TASK DATA:
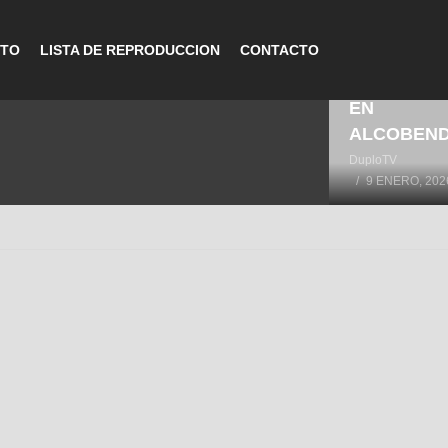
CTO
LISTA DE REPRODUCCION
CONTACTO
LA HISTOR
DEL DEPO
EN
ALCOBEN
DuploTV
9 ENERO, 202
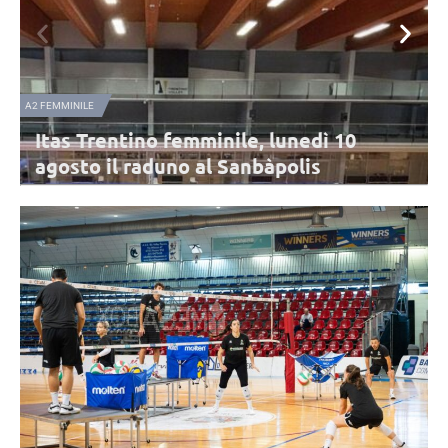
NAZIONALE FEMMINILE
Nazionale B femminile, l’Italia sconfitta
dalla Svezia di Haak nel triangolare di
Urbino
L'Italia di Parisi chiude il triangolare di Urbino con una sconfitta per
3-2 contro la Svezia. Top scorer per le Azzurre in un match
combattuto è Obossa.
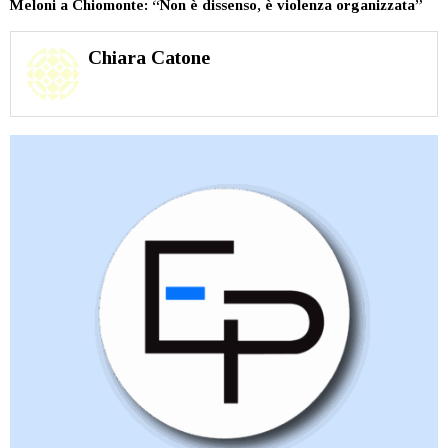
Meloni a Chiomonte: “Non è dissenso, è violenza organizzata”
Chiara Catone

TASK REQUIREMENTS: Retype all the text in the data above, line for line and unchanged, leaving out the pictures.

TASK SOLUTION:
CTO
LISTA DE REPRODUCCION
CONTACTO
LA HISTOR
DEL DEPO
EN
ALCOBEN
DuploTV
9 ENERO, 202
NAZIONALE FEMMINILE
Nazionale B femminile, l’Italia sconfitta
dalla Svezia di Haak nel triangolare di
Urbino
L'Italia di Parisi chiude il triangolare di Urbino con una sconfitta per
3-2 contro la Svezia. Top scorer per le Azzurre in un match
combattuto è Obossa.
Meloni a Chiomonte: “Non è dissenso, è violenza organizzata”
Chiara Catone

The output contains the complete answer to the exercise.